Many if not all businesses and fields of study have several different terms that mean the same thing. In addition, people can be careless with terminology, to the confusion of outsiders. Lastly, sometimes a local organization will have its own unique terminology. No matter the case the business dictionary helps everyone within an organization to communicate with one another.
An example of a term in a business dictionary might be how a school defines a student ID number. The dictionary explains what the student ID number is and provides uses of the ID number within the school.
The data dictionary provides technical information. Some of the information in the data dictionary can include the location of data, relationships between tables, values, and usage of data. One benefit of the data dictionary is that it promotes consistency and transparency concerning data.

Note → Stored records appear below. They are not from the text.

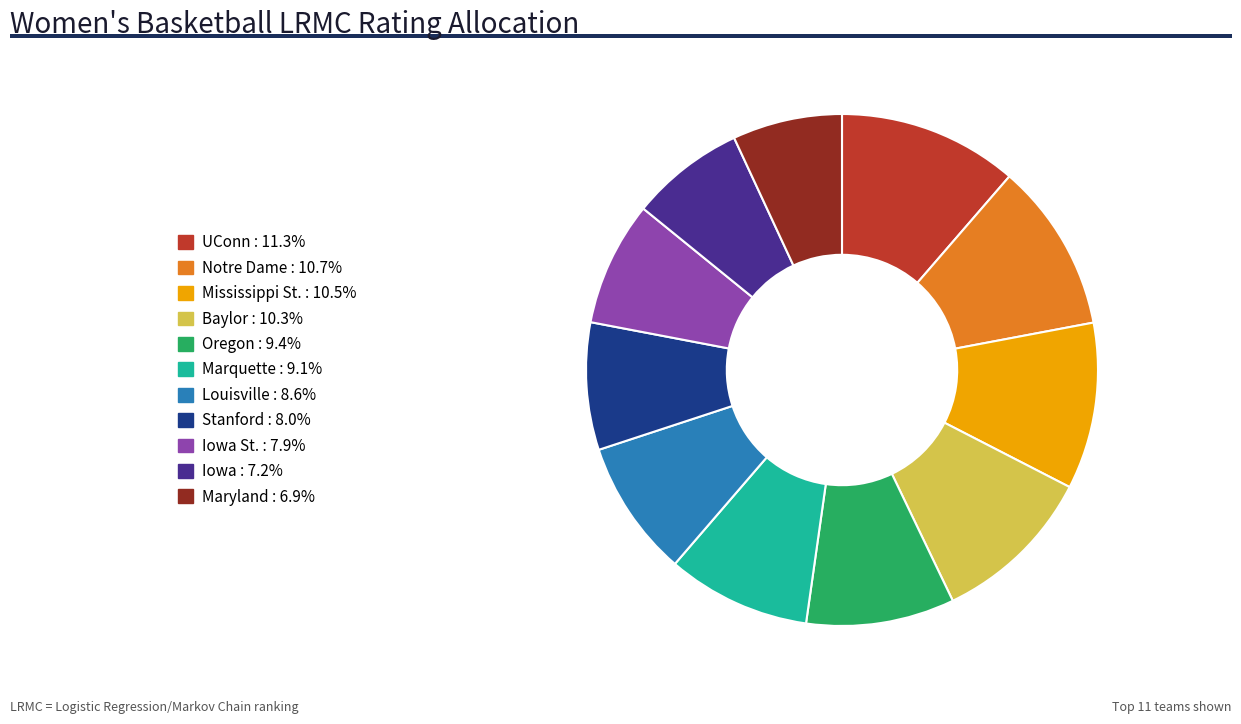

How many slices are in this pie chart?

11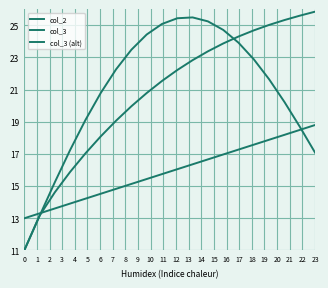

Does the chart display data point markers on the line(s)?

No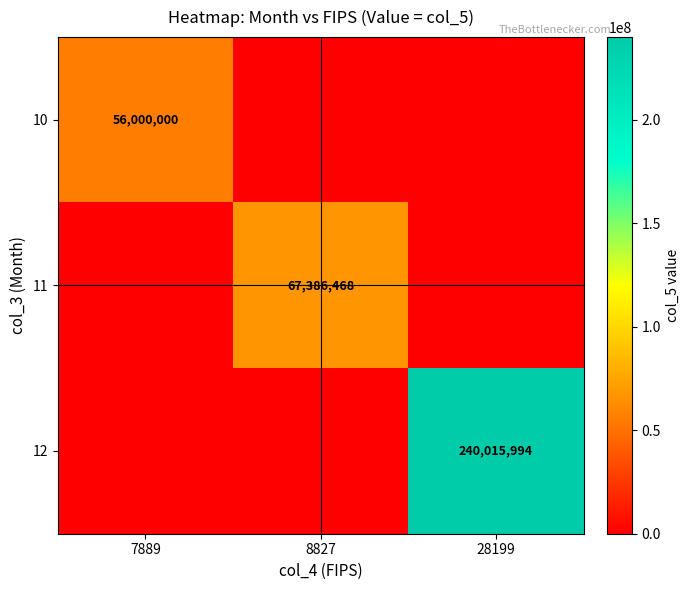

At how many categories does at least one series exceed 49416089?

3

Returning to our student ID number example, a data dictionary would share where the student ID number is stored and the characteristics of this column such as the ID number being 7 digits. For a categorical variable, the data dictionary may explain what values are contained within the variable such as male and female for gender.
A data catalog is a tool for metadata management. It provides an organized inventory of data within the organization. Benefits of a data catalog include improving efficiency and transparency, quick locating of data, collaboration, and data sharing.

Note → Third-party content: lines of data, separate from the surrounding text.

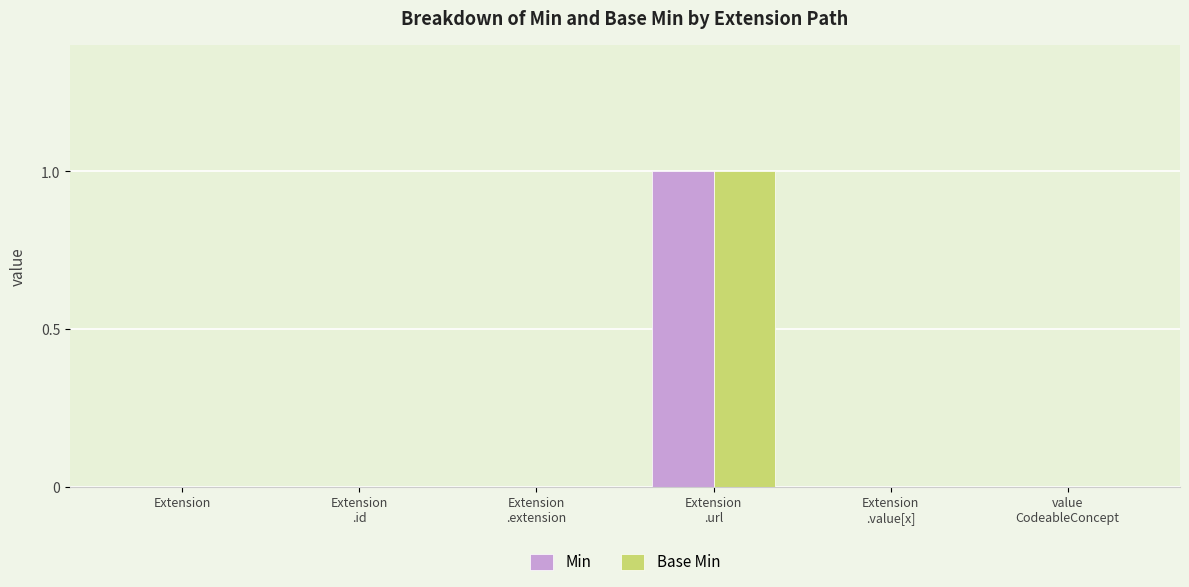

What are all the series names shown in the legend?

Min, Base Min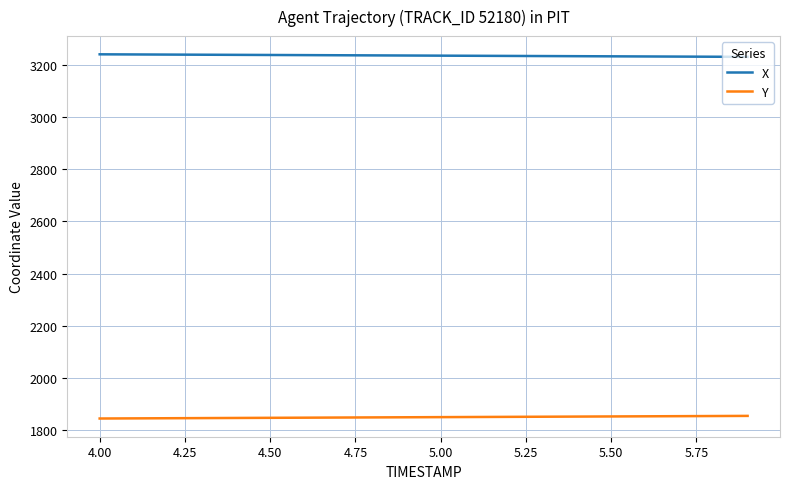

True or false: Y and X intersect in this chart.

False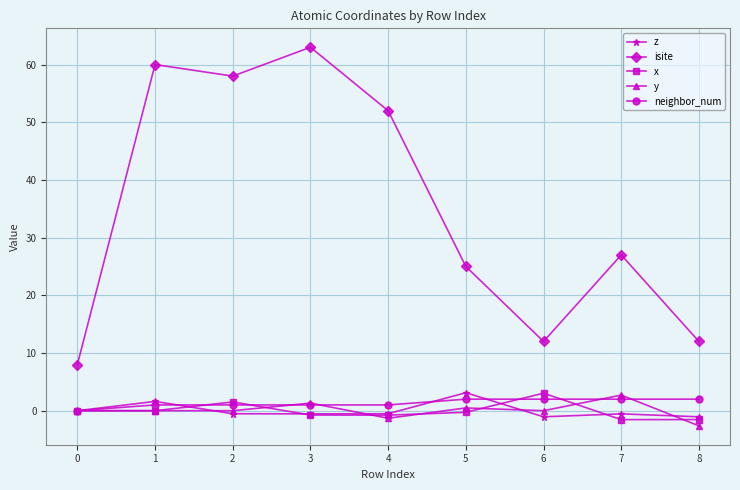

True or false: z and isite cross at least once.

False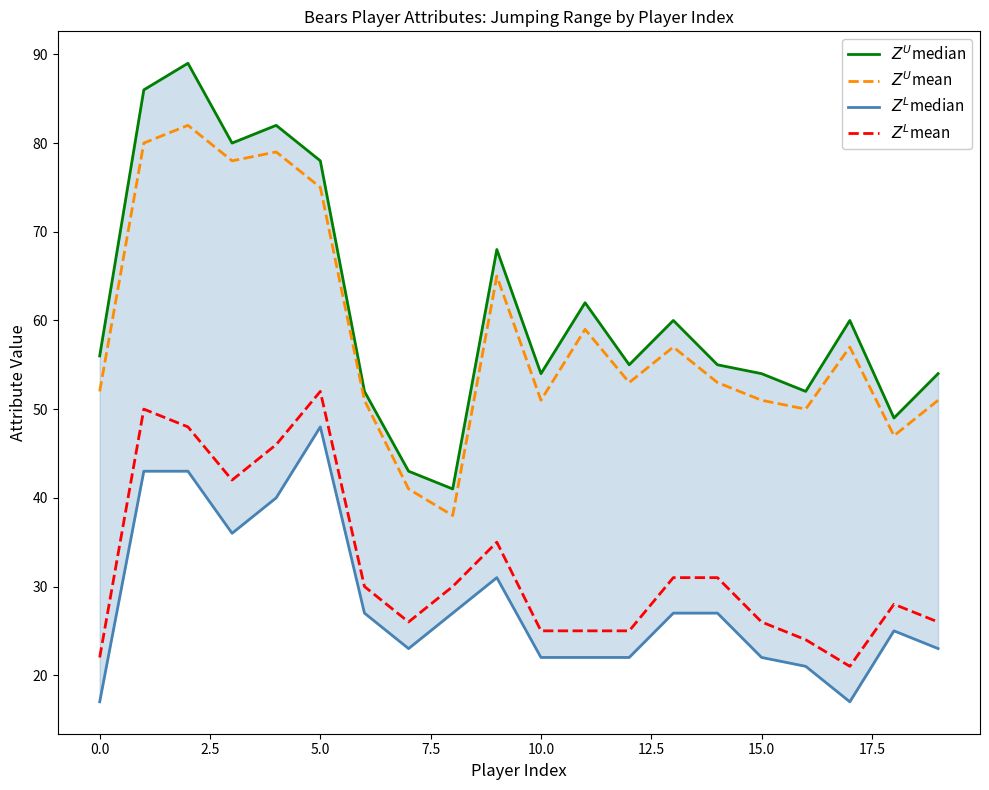

What is the value of the $Z^L$mean point at the 17th from the left?

24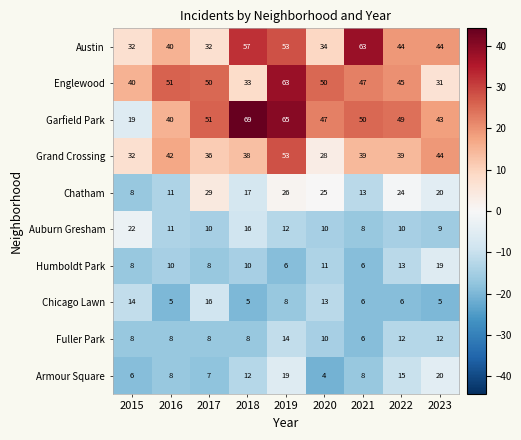

Which series has the widest spread of values?

Garfield Park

An example of a data catalog would be a document that contains the metadata about several different data warehouses or sources within an organization. If a data analyst is trying to figure out where data on student ID numbers are stored they may start with the data catalog to determine where this data is. The data dictionary will explain the characteristics of the student ID column. Sometimes the data dictionary and catalog can be one document if tracking the data in an organization is not too complicated. The point is that the distinction between these solutions is not obvious and is really up to the organization.
Automated Data Lineage
Data lineage describes how data moves within an organization from production to transformation and finally to loading. Tracking this process is really complicated and time-consuming and many organizations have turned to software to complete this.

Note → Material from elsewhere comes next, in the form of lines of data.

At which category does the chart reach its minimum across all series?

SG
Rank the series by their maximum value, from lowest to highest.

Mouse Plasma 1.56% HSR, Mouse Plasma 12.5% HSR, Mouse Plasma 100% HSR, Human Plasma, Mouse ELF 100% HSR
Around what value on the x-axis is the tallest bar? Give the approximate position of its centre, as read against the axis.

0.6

The primary benefit of tracking data lineage is increasing the trust and accuracy of the data. If there are any problems in the pipeline, data lineage can help to determine where the errors are creeping into the pipeline.
Data Protection, Privacy, QUailty
Data protection is about securing the data so that it is not tampered with in an unauthorized manner. An example of data protection would be implementing access capabilities such as user roles and passwords.
Data privacy is related to protection and involves making sure that information is restricted to authorized personnel. Thus, this also requires the use of logins and passwords. In addition, classifying the privacy level of data can also help in protecting it. For example, salaries are generally highly confidential while employee work phone numbers are probably not.
Data quality involves checking the health of the accuracy and consistency of the data. Tools for completing this task can include creating KPIs and metrics to measure data quality, developing policies and standards that defined what is good data quality as determined by the organization, and developing reports that share the current quality of data.
The purpose of data governance is to support an organization in maintaining data that is an asset to the organization. In order for data to be an asset it must be maintained so that the insights and decisions that are made from the data are as accurate and clear as possible. The tools described in this post provide some of the ways in which data can be protected within an organization.